Bennett’s response this weekend that she is ‘open’ to discussion on the topic has since made national news, with the BBC, Independent, Buzzfeed, Telegraph, and even the Daily Mail picking up on the story. It has been met by both sympathy and outrage: as I write this a Metro poll shows public support for polyamorous unions to be at 42%, the Mirror at 52%, whereas fundamentalist Christians have (predictably) announced it as a sign of the end times. Regardless of the response, it is the first time the prospect of legal polyamorous unions has been discussed by leading politicians and the mainstream press.
As a polyamorous activist and author, it’s an issue I’m very familiar with, and for me and my family, it’s one which affects many aspects of our lives. Our trio is happy and stable, but lacking basic legal protections the home we have built together could easily come under threat—unconventional families face discrimination in employment, services, and housing. If one of the men I love and have built my life with were to fall ill, I would have no right to visit him in hospital.
At the centre of the issue lies a fundamental inequality: monogamous relationships have legal rights and protections whilst nonmonogamous ones do not. Yet we have the opportunity for a straightforward solution: why not take the now-defunct concept of civil partnerships, and open them to polyamorous households? Each registered family would receive the same partnership rights as any other form of union, and be subject to the same obligations. Most importantly, it would provide legal recognition and protection to the increasing number of alternative households in Britain today.
For many this seems like a radical concept, and perhaps unsurprisingly, many of the arguments against it closely mirror those against same-sex relationships in general: that we’re unnatural, that our relationships are unstable and unhealthy (of course leading to incest and bestiality), even that our love will invoke the wrath of a furious God. Simply replace ‘same-sex’ with ‘polyamorous’, and the whole debate looks painfully familiar.
In fact, LGBT communities have a long history of polyamory—one dating all the way back to Lord Byron and the Shelleys, continuing through to Harvey Milk and the Radical Faeries. A 2006 study showed that 28% of lesbians, a third of bisexuals, and almost two thirds of gay men are open to nonmonogamous relationships. As any polyamorous bond will automatically involve at least two men or two women, all feature some form of same-sex relationship. Polyamorous families are queer families.
At the same time, the arguments in favour of marriage for same-sex couples also apply to trios. Parents should not face losing custody of their children because they’re in a nonmonogamous relationship. Families shouldn’t risk losing their home because inheritance rights favour ‘traditional’ couples. No-one should suffer being barred from their partner’s funeral because their love isn’t recognised.

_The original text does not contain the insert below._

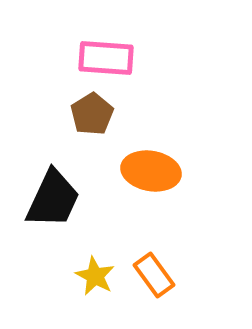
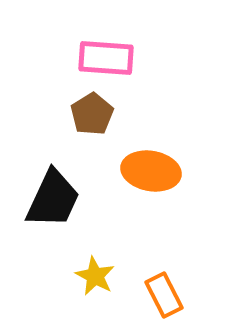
orange rectangle: moved 10 px right, 20 px down; rotated 9 degrees clockwise
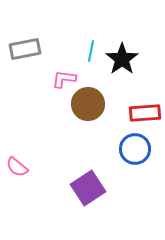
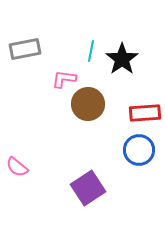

All loving, adult relationships are valid. As has often been argued during the long struggle for marriage rights, none of us choose whom we fall in love with. Our only choice lies in whether we stand up to discrimination, or ignore it. Gay or straight, lesbian or bi, monogamous or polyamorous, all of us deserve to live and love equally to one another. All of us deserve recognition under the law.
Yes, this will be a battle, but we’ve battled before. Yes, it seems a long way away, but twenty years ago the prospect of two husbands or two wives legally wedding one another seemed equally remote. Each new generation grows more open-minded, tolerant, and accepting than the one before, and I believe that we are sympathetic and capable enough to provide the legal protections polyamorous families need.
Right now we have a historic opportunity to ensure that equality is for all of us. Love is love, regardless of how many share it. A family is a family, whether it has two members or five. In the end, monogamous or not, all LGBT people deserve equal rights—and if the past decades have proved nothing else, it’s that we are very good at fighting for them.